A study of self-propagating mal-packets in sensor networks: Attacks and defenses

Abstract

Since sensor applications are implemented in embedded computer systems, cyber attacks that compromise regular computer systems via exploiting memory-related vulnerabilities present similar threats to sensor networks. However, the paper shows that memory fault attacks in sensors are not the same as in regular computers due to sensor’s hardware and software architecture. In contrast to worm attacks, mal-code carried by exploiting packets cannot be executed in sensors built upon Harvard architecture. Therefore, the paper proposes a range of attack approaches to illustrate that a mal-packet, which only carries specially crafted data, can exploit memory-related vulnerabilities and utilize existing application code in a sensor to propagate itself without disrupting the sensor’s functionality. The paper shows that such a mal-packet can have as few as 17 bytes. A prototype of a 27-byte mal-packet has been implemented and tested in Mica2 sensors.
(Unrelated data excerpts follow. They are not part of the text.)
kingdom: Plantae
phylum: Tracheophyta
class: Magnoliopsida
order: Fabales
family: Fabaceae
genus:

Simulation shows that the propagation pattern of such a mal-packet in a sensor network is very different from worm propagation. Mal-packets can either quickly take over the whole network or hardly propagate under different traffic situations. The paper also develops two defense schemes (S2Guard and S2Shuffle) based on existing defense techniques to protect sensor applications. The analysis shows that they only incur a little overhead and can stop the propagation of mal-packets.